AI could create music that can manipulate your emotions – and voting choices

AI can churn out tunes that mimic our best songwriters. But will any of these new tracks ever really resonate with us?

Photo credit: Dave Benett/Getty Images for Huawei UK

Published: August 20, 2023 at 6:00 am

You might not think that an artificial intelligence, or AI, capable of making music would signal the end of free will, but others think differently. Particularly those who gathered at Mexico City’s El Cantoral symphony hall in 2019 for the Latin American premiere of Schubert’s Unfinished Symphony, Finished With AI.

I sat between my father and a Chilean movie star as the conductor led the orchestra in a performance of the symphony that I had written... Well, that I had sort of written.

Before he died in 1828, Franz Schubert wrote half of the movements needed for a symphony and then abandoned the work. Over 190 years later, I ‘finished’ the symphony using melodies generated by an AI.

It was simple really. We trained an AI using Schubert’s melodies and gave it the task of generating new melodies that sounded like the training data. Then I wove them together with some original ideas and an orchestra brought the result to life in that Mexican symphony hall.

As the orchestra finished Schubert’s original work and began the music the AI and I had written, I could feel the crowd’s energy shift from astonishment to indignation and fear. They seemed afraid that an AI might be able to make emotional symphonic music.

You can see their point: an AI that makes emotional music could affect the emotional lives of thousands or even millions of people in a small, but profound way; just like a human musician does.

A dangerous precedent

It’s hard to understate the possible impact. If the demagogues of the 20th century have taught us anything, it’s that a person who can manipulate people’s emotions on a massive scale can compel them to commit unspeakable atrocities.

Imagine that power deployed at scale with the mechanical precision of AI, not just manipulating emotions with music.

All that considered, I understood the icy reception. But then something strange happened. The atmosphere in the room slowly changed.

By the Symphony’s finale, the audience’s mood had turned from indignation to wonder. They hung on every cadence and I felt their surprise at every false ending, until they were left breathless as the final chord decayed into silence.

Positive and negative, people reacted very strongly to AI’s symphonic debut. The main reason, I think, is that even though most people don’t believe that AI can create something enjoyable, they, at least partly, did enjoy the Unfinished Symphony.

Enjoyment in music implies that there’s something in the music that the listener connects to, a perception of shared emotion. But, in the case of AI music, an emotion shared with who?

AI, as of yet, has no emotions. So what is the meaning of music made without an emotional composer? The unsatisfying answer is that music has no objective meaning. A composer can decide how a piece of music sounds, but it’s the listener that decides what it means.

Meaning in the age of AI music

Here’s where things get really interesting. The meaning we assign to music depends on its context – how the piece connects to other elements in our lives.

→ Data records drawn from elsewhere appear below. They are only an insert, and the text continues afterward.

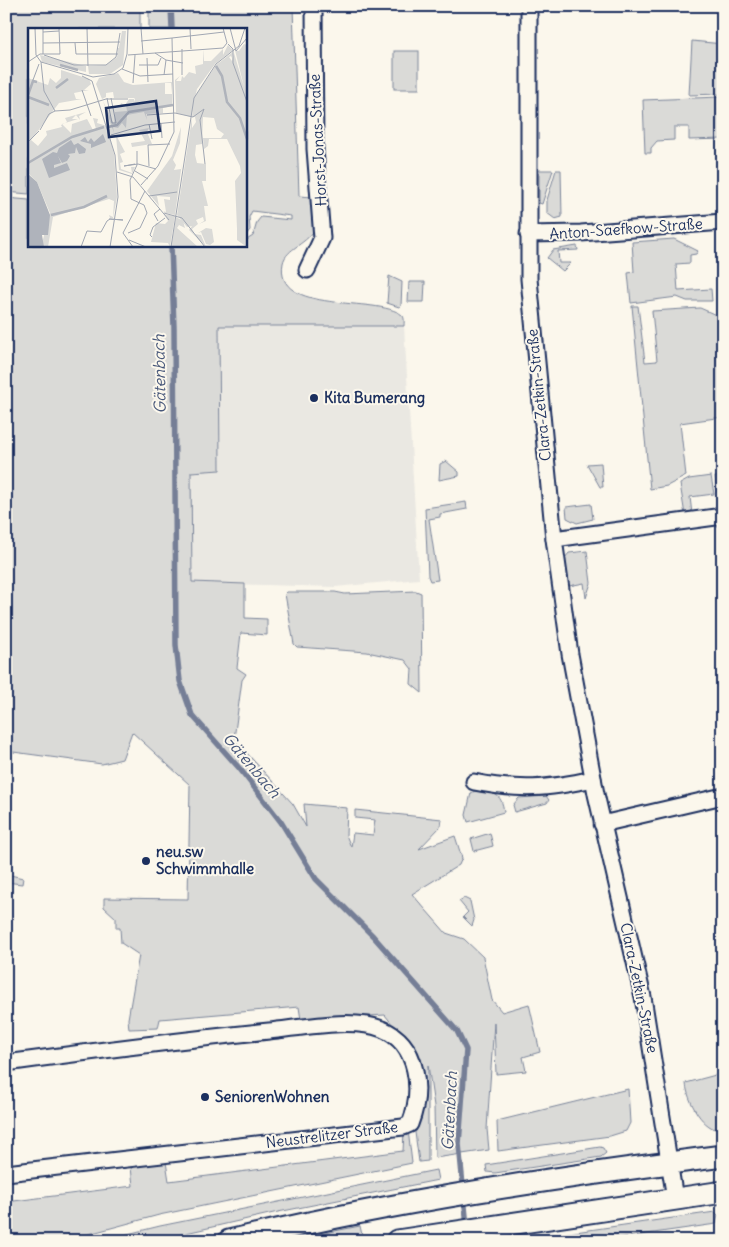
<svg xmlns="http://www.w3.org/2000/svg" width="729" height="1247" font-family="Delius,sans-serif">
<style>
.built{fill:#eae8e2}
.green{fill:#dadad7;stroke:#7a849a}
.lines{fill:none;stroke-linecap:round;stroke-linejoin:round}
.stream{stroke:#747e96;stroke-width:5.5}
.street-casing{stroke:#1b2f5e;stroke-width:19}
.secondary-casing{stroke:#1b2f5e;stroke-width:25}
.street{stroke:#fbf7ec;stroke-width:15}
.secondary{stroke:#fbf7ec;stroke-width:21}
.poi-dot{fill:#1b2f5e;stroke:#fbf7ec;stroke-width:2}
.labels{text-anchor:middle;stroke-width:4;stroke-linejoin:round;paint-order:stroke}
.street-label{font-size:15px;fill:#1b2f5e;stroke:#fbf7ec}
.poi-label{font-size:15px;font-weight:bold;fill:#1b2f5e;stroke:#fbf7ec;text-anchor:start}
.water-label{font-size:16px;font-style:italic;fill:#47577a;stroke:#fbf7ec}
.inset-river{fill:none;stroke:#afb3bb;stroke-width:2.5}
.inset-road{fill:none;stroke:#a1a7b3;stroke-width:1}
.view{fill:#1b2f5e;fill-opacity:0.15;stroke:#1b2f5e;stroke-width:2.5}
.inset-edge{fill:none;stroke:#1b2f5e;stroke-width:2.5}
</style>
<rect width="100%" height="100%" fill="#fbf7ec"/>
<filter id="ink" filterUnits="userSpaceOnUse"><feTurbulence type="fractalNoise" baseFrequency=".02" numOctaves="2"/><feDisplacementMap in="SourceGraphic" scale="10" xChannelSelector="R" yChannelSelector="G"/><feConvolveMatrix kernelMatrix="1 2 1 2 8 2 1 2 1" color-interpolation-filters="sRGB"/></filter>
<g filter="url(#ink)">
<path class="built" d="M219,326H404L419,579L335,587L192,583L191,471L220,470Z"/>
<g class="green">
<path d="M6,6H140V29H29V194L6,192Z"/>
<path d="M149,6H293L299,196L312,197L316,227C308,244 286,248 283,263C273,316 378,295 402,315C405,317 404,323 404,326H219L220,470L191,472L192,582L245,584V618L267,619V635L241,633L237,668L246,674L242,680L234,739L293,804L306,827L304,804L347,808L346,835L351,847L353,833L373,835L375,820L355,818V810L442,819L441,826L419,849L455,836L462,858L459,865L412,894L446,933L464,939L483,957L492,1000L502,1012L529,1004L540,1052L523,1057L526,1071L496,1074L494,1022L487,1129L489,1150L435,1158L434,1106L428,1065V1161L419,1162L414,1125L424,1099L420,1059L385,1015L301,1020L299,1007L160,1019L158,1028L129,1029L128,1019L139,955L121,943L120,928H116V918L104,907V898L188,899L190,785L132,732L122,759L102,764L6,751V198L29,200V245H245V241L253,236L257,222L261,217L291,220V216L252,211L249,217L250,230L245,236V29H149Z"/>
<path d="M692,41L723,44V139L689,140V127H674V140L657,141L651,148V153H645L643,100L720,97L719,94L689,95Z"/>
<rect x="394" y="51" width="25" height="38"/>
<path d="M539,170H553L542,204L539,203Z"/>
<path d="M556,170H561L562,217L555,219L547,213V200Z"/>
<path d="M674,239L698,251L696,254L690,255V263L676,264L678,291L711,289L712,301H687L677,297L631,303L628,273L634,272L632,242Z"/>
<path d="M577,246L578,250L558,251L559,263H571L563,271L547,258L553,250Z"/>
<path d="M389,276L402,282L401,306L399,307L387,303Z"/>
<path d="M409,282H425L424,302H408Z"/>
<path d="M632,306H638L645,362L657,361L652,311L700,308L723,318V417L680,423L686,476L667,486L650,489Z"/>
<path d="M446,461L459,472V476L439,480L440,464Z"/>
<path d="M601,463L603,487H600L587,464Z"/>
<path d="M711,476L714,494L690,497L692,514L685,515L680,484L689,479Z"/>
<path d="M723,476V493H717L715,477Z"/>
<path d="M466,502L467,509L440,514V517L429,519L438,580L430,581L428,576L425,508Z"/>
<path d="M591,504L593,519L577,523L567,518L566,507Z"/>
<path d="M587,551L591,583L586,598L584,583L569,586L565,558L569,553Z"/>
<path d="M416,591L421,593L422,693L411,684L412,669L405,660L367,652L297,647L294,644L285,594L287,592H335L345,594Z"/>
<path d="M475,791C494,794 501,791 504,812L468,822L466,815L471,793Z"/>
<path d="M546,796L549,800L547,803L515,812L513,805L519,798Z"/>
<path d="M490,833L493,846L474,851L471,839Z"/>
<path d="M6,874L23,878L22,884L6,882Z"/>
<path d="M464,898L470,901L474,920L472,926L463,917L468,912L459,901Z"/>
<path d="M723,1073V1130C703,1132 687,1100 686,1083Z"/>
<path d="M628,1089L630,1123L626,1131L610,1136L498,1151L497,1121Z"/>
<path d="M408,1130L412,1163L159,1215L63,1241H6V1202L133,1186L131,1167L166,1162L169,1181L403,1151L404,1132Z"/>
<path d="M600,1147L603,1148L606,1153L601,1157L495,1173L487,1172L486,1165Z"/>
<path d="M436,1170L438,1180L278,1212L151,1241H99L160,1226Z"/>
<path d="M715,1212L718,1215L716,1224L598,1241H531L533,1238Z"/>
<path d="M360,1226L362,1235L319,1241H284Z"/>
</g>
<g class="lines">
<g class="stream">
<path d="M171,6L172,29"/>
<path d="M171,245L174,327L176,645L180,681L192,715L240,769L281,822L316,879L373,936L457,1031L466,1050L459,1144L467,1227"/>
</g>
<defs>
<g id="street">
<path d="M529,6V279L554,539L570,654L596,794L643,997L675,1199"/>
<path d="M528,234L581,233L723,222"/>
<path d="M307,270L322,238L315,149L314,6"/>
<path d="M554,539L723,516"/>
<path d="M474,782C520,791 547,789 593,779"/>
<path d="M602,824L723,796"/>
<path d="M6,1063C94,1051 181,1040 269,1031C300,1028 353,1017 382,1029C419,1044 423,1091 410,1124L403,1127L6,1173"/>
</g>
<g id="secondary">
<path d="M229,1241C391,1202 558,1177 723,1156"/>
<path d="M397,1241L723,1192"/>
</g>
</defs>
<use href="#street" class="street-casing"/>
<use href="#secondary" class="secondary-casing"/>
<use href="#street" class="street"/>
<use href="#secondary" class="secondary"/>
</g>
</g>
<g class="poi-dot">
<circle cx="314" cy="398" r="5"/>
<circle cx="146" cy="861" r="5"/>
<circle cx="205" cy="1097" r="5"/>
</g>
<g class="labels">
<g class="street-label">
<text transform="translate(318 140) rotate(-93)" y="5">Horst-Jonas-Straße</text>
<text transform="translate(626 229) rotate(-4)" y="5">Anton-Saefkow-Straße</text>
<text transform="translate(539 395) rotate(-96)" y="5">Clara-Zetkin-Straße</text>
<text transform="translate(639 988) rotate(78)" y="5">Clara-Zetkin-Straße</text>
<text transform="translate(332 1135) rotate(-7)" y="5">Neustrelitzer Straße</text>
</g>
<g class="poi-label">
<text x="324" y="403">Kita Bumerang</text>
<text x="156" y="857">neu.sw<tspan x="156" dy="17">Schwimmhalle</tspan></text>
<text x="215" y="1102">SeniorenWohnen</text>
</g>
<g class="water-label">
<text transform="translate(159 374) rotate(-91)" y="6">Gätenbach</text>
<text transform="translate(252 765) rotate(50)" y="6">Gätenbach</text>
<text transform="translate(449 1111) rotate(-87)" y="6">Gätenbach</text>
</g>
</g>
<g transform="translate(28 28)">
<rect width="219" height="219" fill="#fbf7ec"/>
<path d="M94,3H98L95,37L82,46H61L60,38L78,37L89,29L90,20H86H91ZM216,16L219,17V219L209,212V201L207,153L213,145L212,138L199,111H181L180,118L176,121L175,110H193L196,106L189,101L186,90L175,89L174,116L168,117L167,127L169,135L178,136V153H174L180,178H176L178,193L171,196L176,193L175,189L168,192L170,196L164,201L166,206L173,207L178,219L161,202L164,198L159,199L149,187L164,90V100L168,94L167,89H164L166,70L188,37L205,24L204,30L203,28L201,29L204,33L206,25L216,59L207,22L211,23ZM200,17L205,22L187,36L169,61L163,89L148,85L147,52L152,48L148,53H153L154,48L156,50L161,44L168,46L167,38L175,36V21L176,33H183L195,21V27ZM12,27L58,38V44L14,34ZM33,42L61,51L63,56L56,62H61L46,65L48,71H54L31,75L3,112L10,118L19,107L18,103L34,99L33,97L39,94L37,90L58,84L51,88L52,92L48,87L44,91H50L34,96L43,105L44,96L59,91L65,102L68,101L65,90L70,91L69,95L79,98L86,126L89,169L85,190H82L81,187L85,189L86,173L81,171L25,189L20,219H13L22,185L9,154L0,145V50L20,57L22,50L28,55L33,50ZM90,45L96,54L105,57L144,54V65L143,55H137V66H133H144V78L135,80V85L118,86L119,92L116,84L99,87L98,100L94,95L90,100L85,99L86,105L75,73L86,96L87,84L99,83L98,77L92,79L93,75L97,77L101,71H106V74L107,71L106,70H86L85,64L78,65V69L74,71L68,56L71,50ZM153,99L152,115L145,132L148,137L146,142L153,141L154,135L147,187L138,185L135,183L138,184L136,171L142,172V169L129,168L131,178L119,163L144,128ZM121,100L119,104L124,116L104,119L103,115L117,113L111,102ZM88,107L97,124L92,126L95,134L98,133L92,135L93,141L104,145L103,139H107L104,146L91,142ZM136,186L147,188L142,219L140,215L123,214L128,195L137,196L140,193ZM148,189L155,193L157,200L151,197L149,200L170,219H143ZM178,200L184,201L186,214L182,217L178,216L173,204L170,205Z" fill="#dadad7"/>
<path d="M75,106L78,114L63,120V116L52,113L57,109L60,114L63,110L66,114ZM43,112L46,117L50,115L58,121L57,125L51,126L48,119L47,125L40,126L42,128L39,133L34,135L30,128L33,135L26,137V140L39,135L42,142L21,150L14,131L25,124L29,125L31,120ZM0,146L9,154L22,187L20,207H14L16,219H0Z" fill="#afb3bb"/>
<path class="inset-river" d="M32,37L50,42M188,38L194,48L199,74L212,90L219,111M28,60L40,51M0,67L5,53L9,54M0,69L21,77M80,99L89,97L101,84L145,77M0,135L44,109L76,99M23,187L56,179L79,168"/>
<path class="inset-road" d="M7,0L8,27L13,34L65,49L86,46L95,40L99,26L100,0M15,0V26M59,0L60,38M113,0L115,26M162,0L163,21M202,0L208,23L219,10M15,4L31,3M144,10L196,4M113,13L144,10M15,15L92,14M47,15L48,26H90M200,16L205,21V35L219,74M127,25L138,32L155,35M16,27L46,37H78L88,29L92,5M100,27L195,20L199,15L195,0M119,30L120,54M0,34L12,26H32L31,0M13,34L16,63L27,83M111,37H130L133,30M94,41L112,48L145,46M136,47L138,32M154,47V21M54,48L64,53L87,127L90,169L82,219M5,52L11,36M105,55L107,27M54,62L63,88M79,70L84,95H88M83,70L88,95M27,83L42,82L78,71H100M119,87L147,85L165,89L176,81L172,92L177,136M133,95L134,110M121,96L124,111M12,102L21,86L27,83M83,107L117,97L147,94M0,114L11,103M107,136L96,138L110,136L128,141M121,138L120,117L142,116M107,143L120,151M89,144L105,149L141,192M113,157L130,138L146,104L144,10M121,168L149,164M136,185L154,190L177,219M130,193L126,186L132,181M100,205L112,200L119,185L116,177L103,171L102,152L109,137V123M124,209L122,207L125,199L137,190M101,212L118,219M53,219L59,203L73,204L79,193L82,191L95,192L81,191M105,219L95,205L117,163M143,219L166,70L188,36L211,18L217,0"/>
<path class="view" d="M128,73L132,103L81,109L78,80Z"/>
<rect width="219" height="219" class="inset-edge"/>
</g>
<rect width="729" height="1247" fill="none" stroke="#fbf7ec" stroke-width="25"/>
<rect x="12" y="12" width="704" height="1222" fill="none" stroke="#1b2f5e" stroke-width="2" filter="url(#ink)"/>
</svg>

Without context, music is like the results of a game whose rules have been lost: an obviously intentional creation, but with no apparent utility. No matter how it’s created, music doesn’t exist in a vacuum to the listener.

As it continues to evolve, AI music will develop its own context and within that context, it could be as emotional as any style of music.

Certainly, it’ll be different from human-made music. Its rules will be different. It’ll mix existing genres to create new ones; it’ll combine instruments that we wouldn’t think of combining. Some people may even come to prefer it to human-made music.

If you believe that symphonic music made by 18th-century humans has inherent emotional value then keep in mind that you’ve heard Western music for your entire life. The context for this music is part of who you are. It’s part of society. It’s emotional to you because you have the context to appreciate it.

Considering this, it’s strange that I’m now always asked the same question after a performance of the Unfinished Symphony: “Who put the emotion in that music: you, the composer, or the AI?”

The English Session Orchestra perform the reveal of Huawei, Unfinished Symphony in London, finished by AI which raises questions about free will
The English Session Orchestra perform Schubert’s Unfinished Symphony, Finished With AI at Cadogan Hall in London - Photo credit: Dave Benett/Getty Images for Huawei UK

Answer: it’s you, the listener, that creates the emotion – it’s the connections you draw from your life to the music.

That’s not the question they really want to ask, though. There’s a deeper question that most people are too afraid to ask right now: “Are my emotions so simple that they can be manipulated by a machine?”

In my experience, this could be possible one day. If a modestly capable music AI in 2019 could stir up indignation, fear and even a little wonder in an audience in Mexico City, maybe AI can have a more potent effect on our emotional lives than we’d like to admit.

And if AI really could manipulate our emotions even slightly, it may be able to do so in ways so subtle that it could cause us to believe that any ideas were our own.

An AI that could manipulate our emotions could rob us of our free will without us realising it. It may even be happening already.